I use this stuff quite a bit and have nothing but positive things to say. I get great results with it every time. Like with any wipe-on, its pretty thin so you will need extra coats to build up the same level of protection as a brush on poly. I would plan for about 4-5 coats.


----------



## ellen35 (Jan 1, 2009)

I've used it… works well.


----------



## ajosephg (Aug 25, 2008)

Minwax brush on poly is my go-to finish. It gives me good results, and it is widely available.

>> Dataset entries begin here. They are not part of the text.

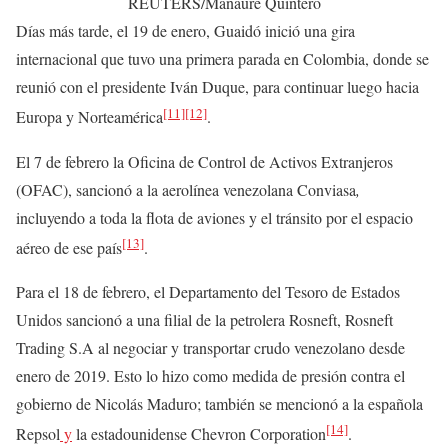
REUTERS/Manaure Quintero
Días más tarde, el 19 de enero, Guaidó inició una gira
internacional que tuvo una primera parada en Colombia, donde se
reunió con el presidente Iván Duque, para continuar luego hacia
[11]
[12]
Europa y Norteamérica
.
El 7 de febrero la Oficina de Control de Activos Extranjeros
(OFAC), sancionó a la aerolínea venezolana Conviasa
,
incluyendo a toda la flota de aviones y el tránsito por el espacio
[13]
aéreo de ese país
.
Para el 18 de febrero, el Departamento del Tesoro de Estados
Unidos sancionó a una filial de la petrolera Rosneft, Rosneft
Trading S.A al negociar y transportar crudo venezolano desde
enero de 2019. Esto lo hizo como medida de presión contra el
gobierno de Nicolás Maduro;​ también se mencionó a la española
[14]
Repsol
y
la estadounidense Chevron Corporation
.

I reckon wipe on is the same product thinned down.


----------



## joeybealis (Jul 16, 2011)

I use it a lot also it works well after you have project sealed.


----------



## DaleM (Feb 18, 2009)

I just used this on a dresser I refinished and I love the results. This was my first time wiping although I had done quite a bit of brushing and spraying finishes. Since I was wiping, and I had applied a very dark stain, Minwax Dark Walnut on cherry, I was worried that the solvent in the first coat would strip some of the stain and I would wipe away some of the stain off the wood. I didn't see much stain come off on the rag at all and saw no lightening of the stain on the wood.


----------



## chrisstef (Mar 3, 2010)

I use it constantly but do get annoyed at how many coats it takes to get a nice shine. Ive moved onto either using a coat of dewaxed shellac or full strength brush on poly as a first coat so the wood doesnt soak in all the wipe on for the first 3 coats.


----------



## BillWhite (Jul 23, 2007)

Dewaxed shellac then wipe away.
Get an old pair of panty hose, some old t shirt. Fold the t shirt pad into about a 3" x 3" square, put it in a length of hose. Tie off both ends of the hose, and ya have a nice lint free "rubber" with which to apply the wipe on.
Make sure that your wife knows where ya got the hose.
Bill


----------



## AbranV (Aug 4, 2011)

Thanks everyone! That's the response I was looking for. I did notice that after two coats the wood soaked it up and need a few more to get a good shine. I will give the dewaxed shellac and pantyhose a try! Much appreciated!


----------



## chrisstef (Mar 3, 2010)

Nice tip Bill on the pantyhose and even better advice on telling the wife where you got em!


----------